Of course, we all know how that panned out and with Messi staying for now, it means he will still be collecting his rather hefty albeit heavily deserved weekly salary and it is salaries that have been the target of club chairman since the COVID-19 crisis changed the game forever.
In a recent report, it was announced that LaLiga clubs have made €600m worth of savings since the stubborn refusal of a global pandemic to clear and with the biggest clubs in the land spending the most beforehand, they have been the hardest hit.
With Barcelona and Real Madrid often taking part in what can only described as an arms race in terms of procuring world class talent, their budgets are largely eye-watering when compared to the rest of the division.
Which means, for those who are less fortunate in terms of finances, there is less cloth to cut in the first place and even with their own relative prudence in terms of budgets for the season, the impact to the playing squad is not as harshly felt.
Something that is arguably creating either a new order in Spanish football, or at least adding a long overdue amount of equilibrium to the competition and the longer that supporters are unable to enter stadia, the greater pressure is placed on the balance sheet of LaLiga’s dominant duo.

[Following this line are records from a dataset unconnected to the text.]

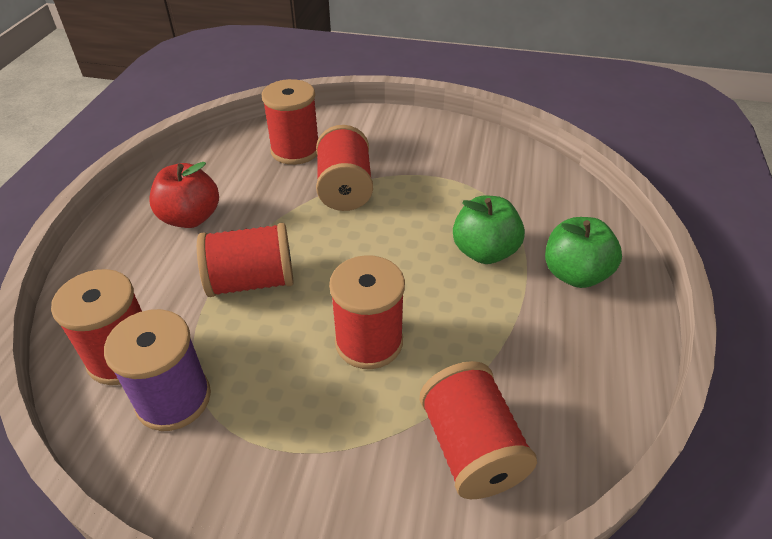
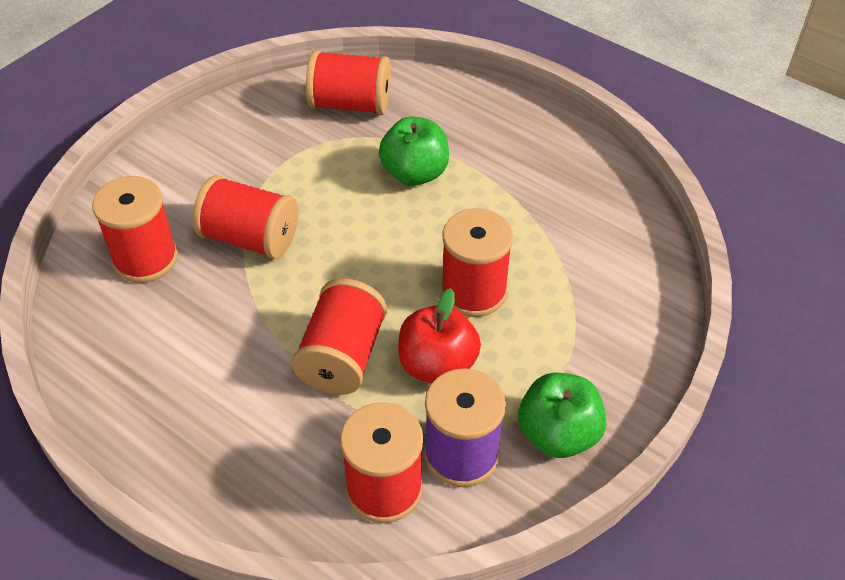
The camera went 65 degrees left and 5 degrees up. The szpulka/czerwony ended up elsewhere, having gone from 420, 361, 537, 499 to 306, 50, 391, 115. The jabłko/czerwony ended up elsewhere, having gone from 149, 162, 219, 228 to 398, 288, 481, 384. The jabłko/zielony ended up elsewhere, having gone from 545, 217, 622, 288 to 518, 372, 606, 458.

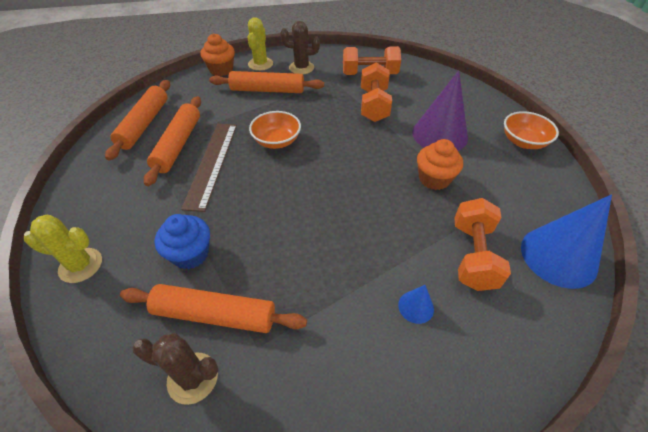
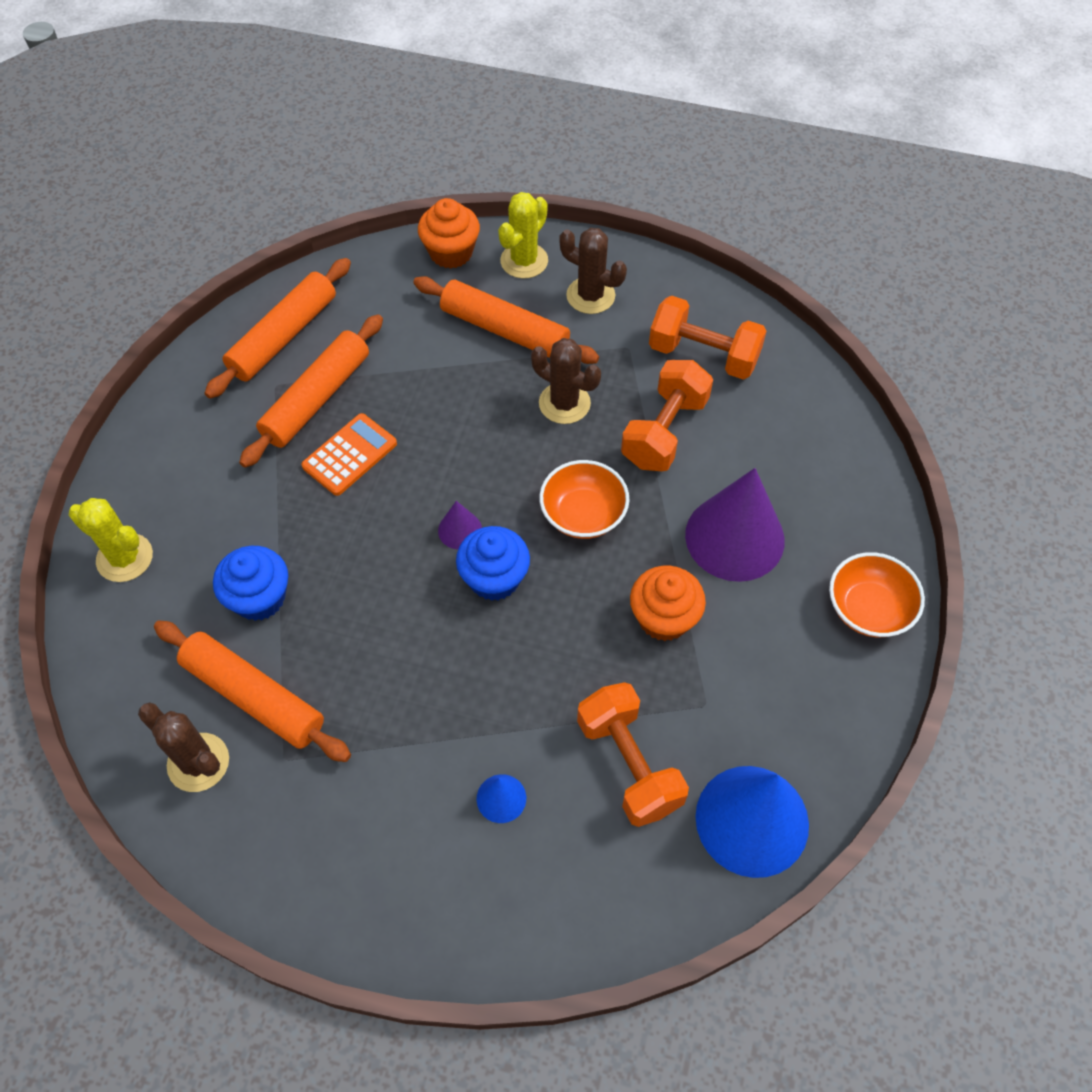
The camera went 25 degrees right and 10 degrees up. Where the linijka/brązowy stood at 181, 124, 237, 212, the kalkulator/pomarańczowy came to stand at 301, 413, 397, 496. The second view gained the stożek/fioletowy at 438, 501, 482, 549. The second view gained the muffinka/niebieski at 456, 526, 530, 601. The second view gained the kaktus/brązowy at 531, 338, 601, 424. The miska/pomarańczowy ended up elsewhere, having gone from 249, 111, 301, 149 to 539, 460, 629, 539. The hantel/pomarańczowy at 454, 198, 511, 291 ended up facing another way, 60 degrees counterclockwise from before.

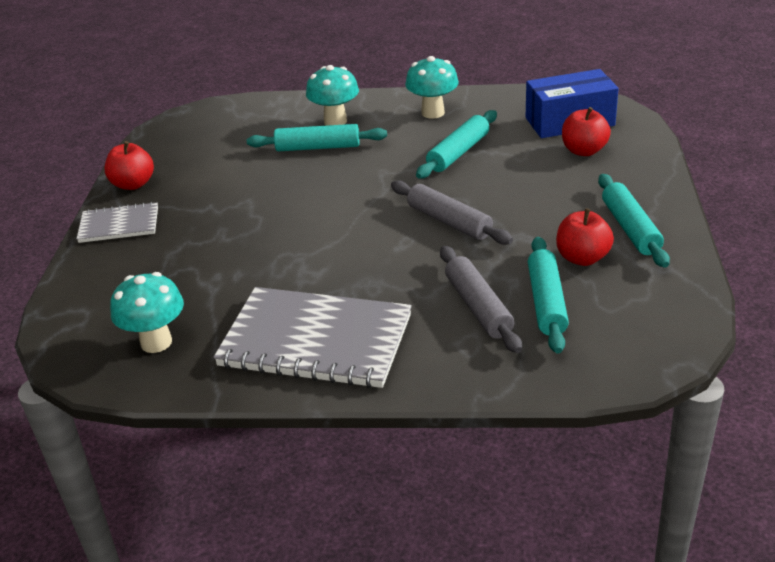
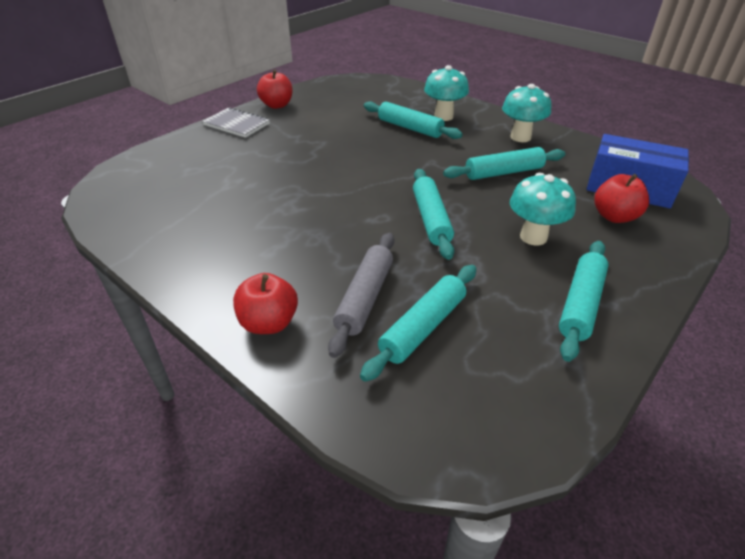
The camera went 35 degrees right and 5 degrees up. The jabłko/czerwony ended up elsewhere, having gone from 556, 209, 614, 266 to 233, 273, 298, 334. What was the wałek do ciasta/szary at 391, 180, 513, 245 turned into the wałek do ciasta/turkusowy at 413, 169, 454, 260. The grzyb/turkusowy ended up elsewhere, having gone from 110, 272, 184, 353 to 510, 173, 576, 246. The second view lost the zeszyt/szary at 213, 287, 412, 388.

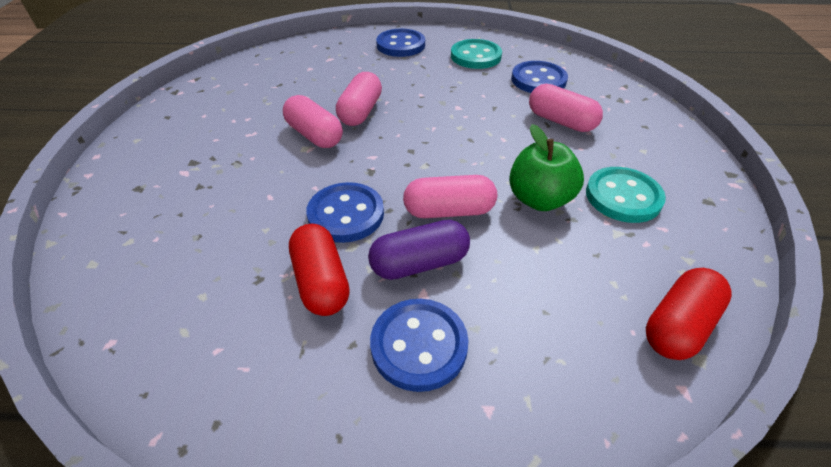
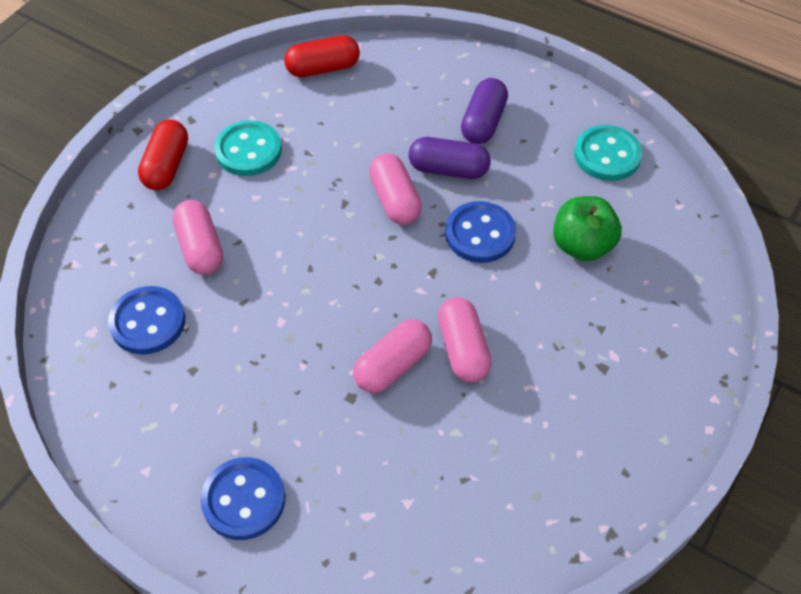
The camera went 150 degrees left and 10 degrees up. The kapsułka/czerwony ended up elsewhere, having gone from 289, 224, 350, 316 to 138, 120, 188, 190. The kapsułka/różowy at 403, 175, 497, 218 ended up facing another way, 45 degrees clockwise from before. Where the guzik/niebieski stood at 370, 299, 469, 392, the kapsułka/fioletowy came to stand at 461, 78, 508, 144. The jabłko/zielony ended up elsewhere, having gone from 509, 124, 584, 211 to 553, 196, 622, 261. The guzik/turkusowy ended up elsewhere, having gone from 451, 39, 502, 69 to 574, 125, 642, 181.

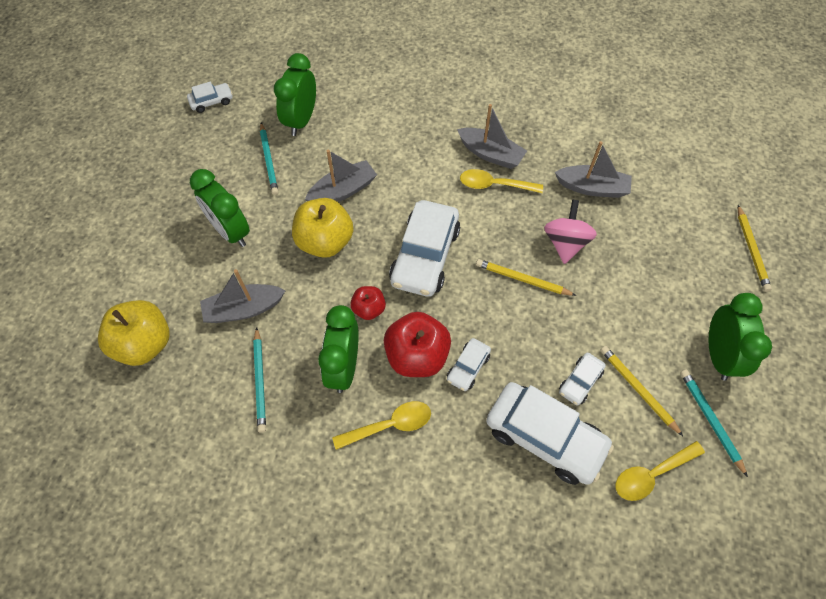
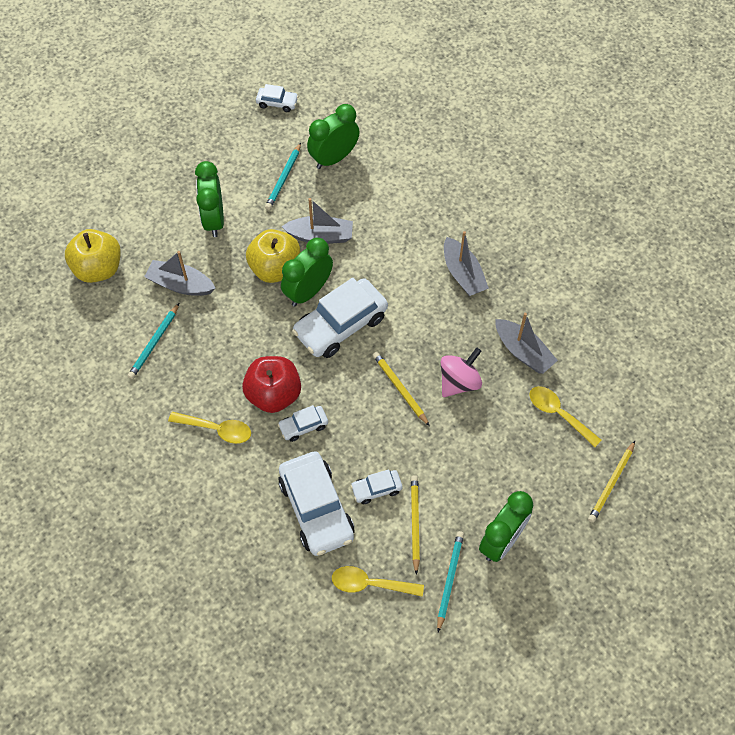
The camera went 35 degrees right and 0 degrees up. The budzik/zielony ended up elsewhere, having gone from 318, 305, 359, 393 to 281, 238, 333, 307. The łyżka/żółty ended up elsewhere, having gone from 460, 169, 543, 193 to 529, 386, 601, 447. The second view lost the jabłko/czerwony at 350, 286, 386, 320.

With so much of Barcelona and Real Madrid’s business model based on the revenue that is earned from mass attendance to their cathedrals, one of their most profitable streams is currently running incredibly dry.
Because these two powerhouses are less reliant on broadcasting income, they have felt a far greater pinch than their domestic counterparts and with 76% of the whole division’s cost cutting coming from this pair alone, it only highlights the further monetary pressures they are facing.
While although largesse was a template for former glories, it is not something that can guarantee success going forward and although it is far too early to write off both entities of El Clasico, budget cuts have certainly seen some new life being breathed into LaLiga this season.